Let's talk about it. A woman's body. The most dissected, criticized subject on the planet. By us truly (women). Yes. We create the perfect image we are supposed to be. In our own minds. Of course, social media and Hollywood play a factor in what we measure ourselves up to. But at the end of the day, we are our own worst enemies.
I've spent the last few months learning how to respect my body. Reminding myself that it's insanely strong. It has carried 3 babies full term and lost one angel baby. It has survived a vehicle hitting it at 50+ miles per hour, crushing many bones on the right side of my body.
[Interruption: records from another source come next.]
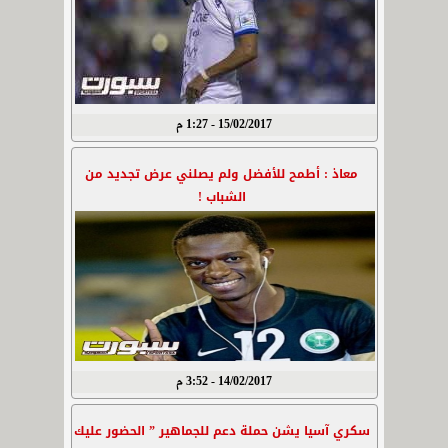
15/02/2017 - 1:27 م
معاذ : أطمح للأفضل ولم يصلني عرض تجديد من
الشباب !
14/02/2017 - 3:52 م
سكري آسيا يشن حملة دعم للجماهير ” الحضور عليك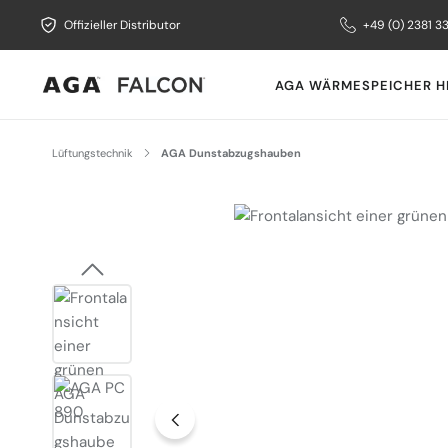
Offizieller Distributor
+49 (0) 2381 3
AGA WÄRMESPEICHER H
Lüftungstechnik
AGA Dunstabzugshauben
Bildergalerie überspringen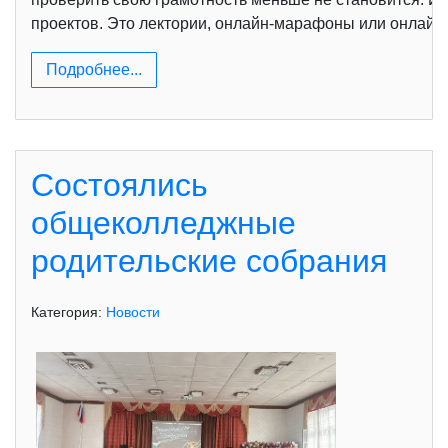
проектов. Это лектории, онлайн-марафоны или онлайн-
Подробнее...
Состоялись
общеколледжные
родительские собрания
Категория:
Новости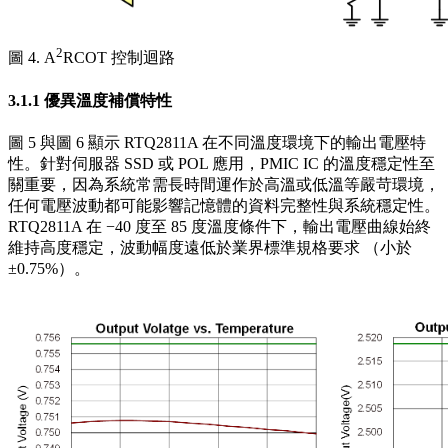
2
圖 4. A
RCOT 控制迴路
3.1.1 優異溫度補償特性
圖 5 與圖 6 顯示 RTQ2811A 在不同溫度環境下的輸出電壓特
性。針對伺服器 SSD 或 POL 應用，PMIC IC 的溫度穩定性至
關重要，因為系統常需長時間運作於高溫或低溫等嚴苛環境，
任何電壓波動都可能影響記憶體的資料完整性與系統穩定性。
RTQ2811A 在 −40 度至 85 度溫度條件下，輸出電壓曲線始終
維持高度穩定，波動幅度遠低於業界標準規格要求 （小於
±0.75%）。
My body has endured several serious surgeries over the last decade. And let's not forget, the 120+ pounds of weight gain and loss from the childbearing years. It has repaired itself time and time again. Yet, I was picking it apart day in and day out.
Well, I've been taking extra good care of it lately. I exercise several times a week, I eat pretty healthy (but absolutely do not deprive myself of goodies from time to time) and I also have done something I never thought I would ever do again in my life. I wear a bikini whenever I take my kids to the pool. Do I have a flat tummy? Absolutely not! in fact, I have skin that hangs over my cesarean scar, which will never go away naturally. Am I cellulite free? Hell-to-the-no. My thighs are dimpled all over. Does everything jiggle a little when I walk? 100% yes it does! Guess what.... no one cares. But more importantly, I no longer care! Do you know what I do at the pool in my bikini? I play with my kids and I sprawl out on the tanning chair and I enjoy myself because I love getting my tummy tan. I don't think about the way I look. I decided it's time to be proud of the scars and the stretched out skin. They are the most amazing stories I have to tell about myself. Why on earth would I be ashamed of it? I look at other moms at the pool or beach and I think they are gorgeous. I see their stretch marks and baby bellies and I feel like I'm with a sisterhood. I feel the normality of it and I'm reminded, that is what we are supposed to look like.
I WANT to see more scars. I want to see women show them off like they are tattoos. Because that's what they are. They are permanent stories and pieces of art that say something about you. Don't be ashamed of them.
So what you've got an extra 20 pounds thats hard to lose after that baby. Guess what?! You grew a HUMAN. An actual full person. And you either pushed them out of your body which tore and stretched to its full capacity. Or got cut open to get them out through layers and layers of muscle. So, stop being so hard on yourself for not looking the way you did when you were 15 years old and 5 sizes smaller, with no curves. You are a woman, not a teenage girl. You've earned the body you have today- no matter what size the tag on your jeans say. Be proud of it! It has been on quite the journey.
Here are just some of my favorite "scars" that tell my best stories (and I have a lot more!). My baby stretch marks on my belly and my femur scars from the car accident that I survived. They created the fierce creature that I am today.
They are perfect, they are me.
Show yours off. Get comfortable with them. I personally love seeing others flaunt them! Chances are, other women do too. You're in good company.